Leonid meteor shower: When’s the predicted peak?

This Nov. 18, 1999, photo shows a Leonid meteor storm over the Azrak desert, 90 km east of Amman, Jordan. (Jamal Nasrallah/AFP via Getty Images)

Are you a night owl and/or an early riser and like to look at the night sky? At midnight into the hours before dawn Tuesday is just the thing for you as the Leonid meteor shower is expected to peak during that time frame.

The Leonids were first seen in 902 A.D. and “storm” every 33 years, producing hundreds to thousands of meteors an hour. The last Leonid storm was in 2001.

This year, a dark sky site should produce 10 to 15 Leonid meteors an hour.

Each year at this time, Earth encounters a debris stream of cometary particles made by the comet Temple-Tuttle as it orbits the sun. As Earth moves in its orbit around the sun, it collides with this debris stream, and the particles hit our atmosphere at 45 miles per second (about 155,000 mph) to become “shooting or falling stars.” Earth encounters about a dozen major meteor showers a year.

The best place to see the Leonids is a dark sky location that is away from lights and obstructions such as trees and buildings. This will give you the best chance to see the peak of 10 to 15 meteors an hour.

The Perseid meteor shower shows what skywatchers can expect from the Leonids early Tuesday morning. (Courtesy Greg Redfern)
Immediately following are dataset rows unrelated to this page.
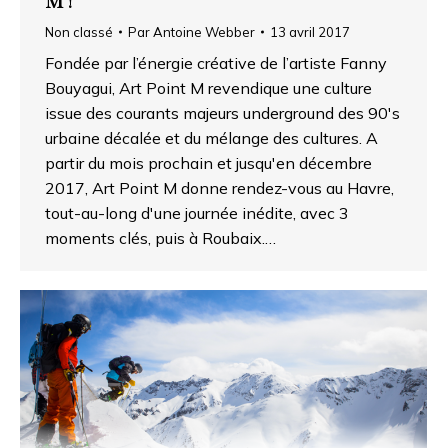
M !
Non classé
Par
Antoine Webber
13 avril 2017
Fondée par l’énergie créative de l’artiste Fanny
Bouyagui, Art Point M revendique une culture
issue des courants majeurs underground des 90's
urbaine décalée et du mélange des cultures. A
partir du mois prochain et jusqu'en décembre
2017, Art Point M donne rendez-vous au Havre,
tout-au-long d'une journée inédite, avec 3
moments clés, puis à Roubaix.…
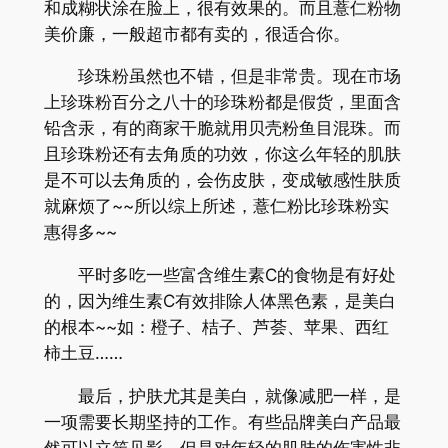
和成糊状涂在脸上，很有效果的。而且薏仁粉物
美价廉，一般超市都有卖的，很适合你。
珍珠粉虽然也不错，但是非常贵。现在市场
上珍珠粉百分之八十的珍珠粉都是假货，里面含
铅含汞，有的商家干脆就用贝壳粉鱼目混珠。而
且珍珠粉还有去角质的功效，你这么年轻的肌肤
是不可以去角质的，会伤皮肤，变成敏感性肤质
就麻烦了~~所以综上所述，薏仁粉比珍珠粉实
惠得多~~
平时多吃一些富含维生素C的食物是有好处
的，因为维生素C有效排除人体黑色素，是美白
的根本~~如：橙子、桔子、芦荟、苹果、西红
柿土豆……
最后，护肤尤其是美白，就像减肥一样，是
一项需要长期坚持的工作。有些品牌美白产品最
然可以立竿见影，但是对年轻的肌肤的伤害性非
If you’re a city dweller, you still may see the brightest Leonids, as long as you’re not staring into a streetlight or nestled in among tall buildings.

Out in the country or along the beach is the best place to be. The moon will be out of the sky, so it will not affect the ability to see this year’s Leonids.

You do not need any equipment or know how to enjoy this meteor sky show. Just find a place where you can put a lounge chair or blanket to see the sky toward the east and overhead.

Starting after midnight, when the constellation Leo is starting to rise above the horizon, look toward the east. A meteor that is part of the shower can be traced back to the constellation Leo, which will be completely above the eastern horizon a little after 1 a.m.

As the night wears on, Leo will rise higher in the sky and move toward the west due to Earth’s rotation.

Sporadic meteors that are not part of the shower can be normally seen during the night as well.

The key to watching the shower is being comfortable — in other words, warm. The Leonids can appear anywhere in the sky, but looking at least halfway up in the sky facing the east gives you the widest viewing area; this is where the lounge chair, sleeping bag or blanket come in handy.

Enjoy the shower with family, friends or your significant other. Some music, food and beverages are an added plus.

If you’re up before dawn also check out bright Venus and Mercury in the east. Venus is the brighter and higher of the two.

The weather will be clear according to forecasts, so enjoy this celestial break from 2020.